SpursGoZmy / Table-LLaVA

Dataset and Code for our ACL 2024 paper: "Multimodal Table Understanding". We propose the first large-scale Multimodal IFT and Pre-Train Dataset for table understanding and develop a generalist tabular MLLM named Table-LLaVA.
Apache License 2.0
162 stars 7 forks source link

Request for Sharing the Rendering Code #10

Open Uason-Chen opened 2 months ago

Uason-Chen commented 2 months ago

Hello,

Thanks for sharing the code and dataset for TableLLaVA. I greatly appreciate your time and effort in this project.

However, I noticed that the rendering code is not provided in the repository. I understand that there could be various reasons for this, but if it's possible, could you please share the rendering code? I believe it would be incredibly beneficial for me and others who are interested in this project, and it would provide us with a deeper understanding of your work.

SpursGoZmy commented 1 month ago

The rendered table images have 3 styles and each style has different rendering code.
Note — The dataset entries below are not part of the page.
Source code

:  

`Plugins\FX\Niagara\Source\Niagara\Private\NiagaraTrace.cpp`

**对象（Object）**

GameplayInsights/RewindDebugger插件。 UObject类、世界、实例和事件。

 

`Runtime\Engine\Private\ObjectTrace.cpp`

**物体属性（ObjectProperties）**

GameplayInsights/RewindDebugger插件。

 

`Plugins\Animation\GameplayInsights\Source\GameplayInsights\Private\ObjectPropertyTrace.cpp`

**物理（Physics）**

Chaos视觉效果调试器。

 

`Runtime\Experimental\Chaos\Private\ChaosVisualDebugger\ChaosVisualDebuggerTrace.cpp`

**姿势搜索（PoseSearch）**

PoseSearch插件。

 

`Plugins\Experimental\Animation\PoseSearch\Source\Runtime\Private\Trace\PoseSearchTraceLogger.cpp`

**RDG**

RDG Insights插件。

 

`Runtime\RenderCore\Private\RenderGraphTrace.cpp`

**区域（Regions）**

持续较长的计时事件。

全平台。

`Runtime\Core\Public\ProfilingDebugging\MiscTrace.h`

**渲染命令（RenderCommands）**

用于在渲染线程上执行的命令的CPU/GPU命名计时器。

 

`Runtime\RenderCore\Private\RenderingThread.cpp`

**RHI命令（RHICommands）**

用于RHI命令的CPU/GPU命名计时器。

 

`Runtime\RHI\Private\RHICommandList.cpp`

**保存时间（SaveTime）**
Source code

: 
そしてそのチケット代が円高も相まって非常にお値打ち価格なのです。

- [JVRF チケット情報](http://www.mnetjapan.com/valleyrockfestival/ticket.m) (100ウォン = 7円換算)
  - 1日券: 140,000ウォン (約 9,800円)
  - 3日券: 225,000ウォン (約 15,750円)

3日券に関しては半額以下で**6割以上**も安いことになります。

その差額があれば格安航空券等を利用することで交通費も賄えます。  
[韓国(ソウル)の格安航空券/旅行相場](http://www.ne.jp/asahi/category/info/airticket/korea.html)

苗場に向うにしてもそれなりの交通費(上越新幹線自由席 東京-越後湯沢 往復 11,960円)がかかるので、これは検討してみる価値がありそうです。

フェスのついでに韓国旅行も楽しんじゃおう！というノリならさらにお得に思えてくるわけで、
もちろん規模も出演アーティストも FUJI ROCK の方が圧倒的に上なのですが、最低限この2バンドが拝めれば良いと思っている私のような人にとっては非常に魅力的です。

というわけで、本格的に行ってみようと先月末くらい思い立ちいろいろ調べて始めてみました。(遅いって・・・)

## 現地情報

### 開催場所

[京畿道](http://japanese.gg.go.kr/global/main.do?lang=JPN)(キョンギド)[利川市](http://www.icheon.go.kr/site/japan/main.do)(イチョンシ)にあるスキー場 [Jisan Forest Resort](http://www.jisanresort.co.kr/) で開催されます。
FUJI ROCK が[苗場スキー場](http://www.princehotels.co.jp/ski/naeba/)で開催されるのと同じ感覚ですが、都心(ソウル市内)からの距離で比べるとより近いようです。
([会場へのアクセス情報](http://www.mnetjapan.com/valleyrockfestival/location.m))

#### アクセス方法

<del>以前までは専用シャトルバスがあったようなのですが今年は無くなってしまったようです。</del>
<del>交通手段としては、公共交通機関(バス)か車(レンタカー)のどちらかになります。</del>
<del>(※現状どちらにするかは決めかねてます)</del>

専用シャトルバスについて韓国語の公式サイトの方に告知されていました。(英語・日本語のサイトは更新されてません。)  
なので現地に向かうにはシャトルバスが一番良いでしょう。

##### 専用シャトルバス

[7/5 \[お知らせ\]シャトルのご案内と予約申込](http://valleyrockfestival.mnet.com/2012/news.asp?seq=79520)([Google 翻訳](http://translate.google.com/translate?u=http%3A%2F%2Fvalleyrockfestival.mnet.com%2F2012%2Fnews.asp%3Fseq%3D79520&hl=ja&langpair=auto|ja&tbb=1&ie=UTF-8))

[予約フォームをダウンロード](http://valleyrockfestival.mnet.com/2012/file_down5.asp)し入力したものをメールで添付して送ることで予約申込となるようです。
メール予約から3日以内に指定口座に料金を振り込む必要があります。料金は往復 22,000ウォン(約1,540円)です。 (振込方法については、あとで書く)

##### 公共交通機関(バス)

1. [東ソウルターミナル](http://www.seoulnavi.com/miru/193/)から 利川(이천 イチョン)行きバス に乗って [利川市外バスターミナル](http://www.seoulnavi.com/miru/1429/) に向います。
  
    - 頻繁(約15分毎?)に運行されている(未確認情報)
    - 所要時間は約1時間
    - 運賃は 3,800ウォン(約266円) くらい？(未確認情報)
  1. Markdown Style: Read the markdown table data as a DataFrame object with Pandas python package and use dataframe_image python package to convert the dataframe into a image.
  2. HTML Style: Get the html code of the original table or build a html code base on the table data, and use html2image python package to convert the html into a screentshot image. Then you need to write a script to clip the extra white space around the table.
  3. Excel Style: Write the table data into an Excel. Use xlwings package to read the excel file and convert it to a image.

Data Augmentation: during rendering the table image, data augmentations like changing the font type or cell color can be added.

For different datasets, the difficulty of rendering tables into images is different and it indeed needs quite a lot of careful work. We will try to clean up our rendering code for open-source. But we really can not guarantee a very soon DDL. Thanks for your understanding.